The length of the contract immediately sets it apart. A 21-year horizon signals that Google is seeking long-term price and supply certainty across the full lifecycle of its computing infrastructure, while TotalEnergies secures a stable anchor customer to justify new investment in generation. From YourNewsClub’s perspective, this reflects a maturing market: energy for AI is no longer procured opportunistically, but planned as a strategic input.

Equally important is the source of that electricity. Power will be generated by a new solar facility operated by Citra Energies, with construction expected to begin in early 2026. This is not a reallocation of existing renewable capacity, but the creation of additional generation. At YourNewsClub, we see this distinction as critical. Additionality has become a credibility test for both regulators and corporate buyers seeking to avoid accusations of superficial decarbonization.

The expected start of deliveries in the first quarter of the following year underlines the financial discipline behind the deal. The agreement is tied directly to project execution and financial close, reducing delivery risk for both parties. In our assessment, this reflects a broader shift: major technology companies are no longer purchasing future intentions, but bankable infrastructure.

A separate agreement signed earlier to supply Google’s data centers in Ohio reinforces this interpretation. Together, these contracts form a geographically diversified portfolio of long-term power supply, reducing Google’s exposure to volatile electricity markets and grid constraints. At YourNewsClub, we see this as further evidence that large technology firms are moving away from spot-market dependence toward quasi-self-secured energy infrastructure.

The underlying driver is clear. Data center electricity demand is accelerating rapidly as AI workloads scale, increasingly stretching the limits of existing power systems. In our view, data centers are no longer passive consumers of electricity; they are becoming anchor industrial loads that shape grid expansion, generation planning, and regulatory priorities.

“When AI development runs into energy constraints, technological leadership begins to be measured by access to infrastructure rather than model performance alone,” says Jessica Larn, who works at the macro level of technology policy. From YourNewsClub’s standpoint, this explains why contracts of this nature are taking on industrial and geopolitical significance, even when structured as private agreements.

Freddy Camacho, who analyzes the political economy of computing supply chains, highlights that long-term power agreements effectively lock in one of the scarcest inputs of the digital economy: material and energy flows. In our reading, this helps explain why energy majors are increasingly positioning themselves not merely as utilities, but as strategic infrastructure partners to Big Tech.

The takeaway at Your News Club is that “energy-for-AI” contracts are moving from exception to norm. We expect the share of ultra-long renewable power agreements to continue rising, while competition between regions for data center investment increasingly hinges on access to clean, reliable, and scalable electricity rather than tax incentives alone.

The implications are practical. Technology companies must secure capacity early and diversify supply or risk having AI expansion stalled by energy constraints. Energy groups should develop projects explicitly designed for data-center demand, including flexibility and storage solutions. And regulators must accelerate grid development, because without physical power infrastructure, AI investment will remain confined to strategy documents and press releases rather than real-world deployment.

Source data:

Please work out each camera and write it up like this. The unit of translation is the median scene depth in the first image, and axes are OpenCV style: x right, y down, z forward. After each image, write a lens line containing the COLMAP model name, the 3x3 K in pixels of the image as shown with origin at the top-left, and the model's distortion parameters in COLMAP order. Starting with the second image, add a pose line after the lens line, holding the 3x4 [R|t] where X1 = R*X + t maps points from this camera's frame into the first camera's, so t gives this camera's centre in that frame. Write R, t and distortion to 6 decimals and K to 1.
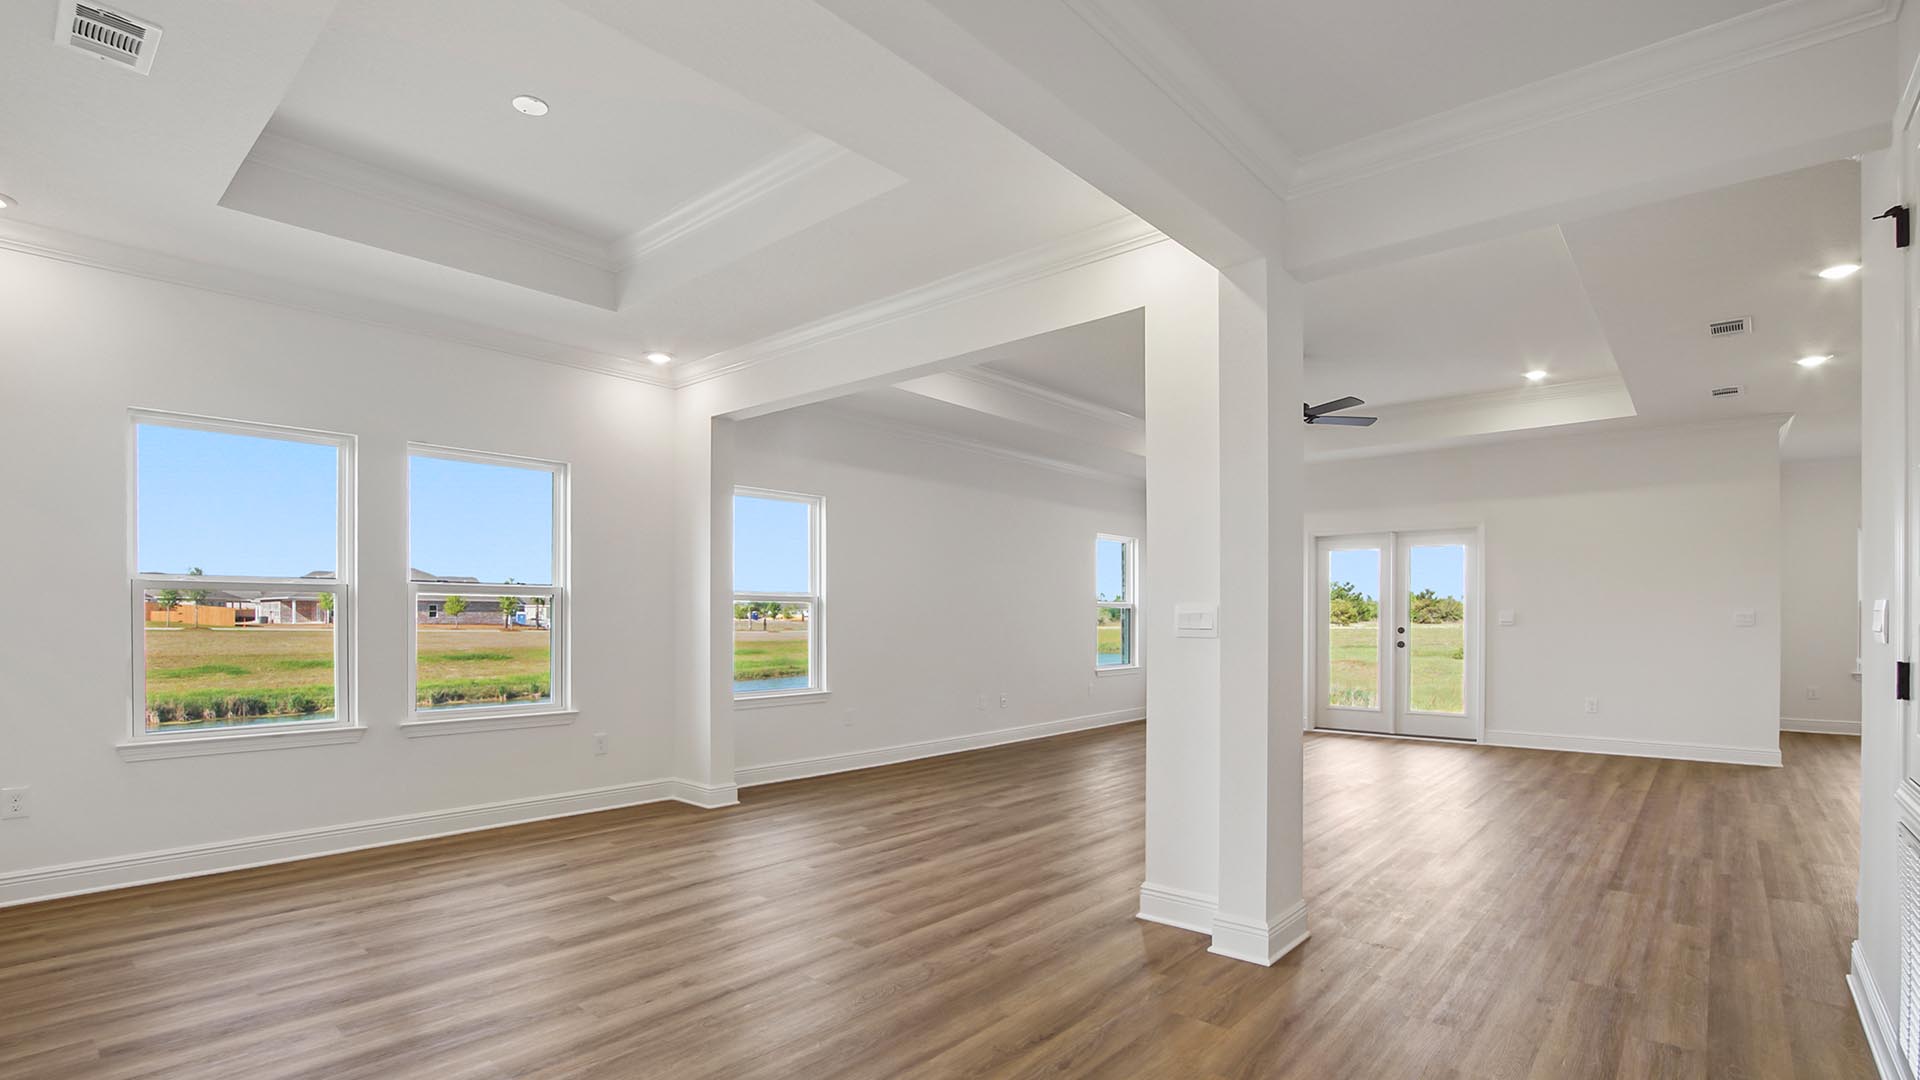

Exercise details:
In the article above about Google's long-term power contract, which company will operate the new solar facility that generates the electricity?

Answer space:
Citra Energies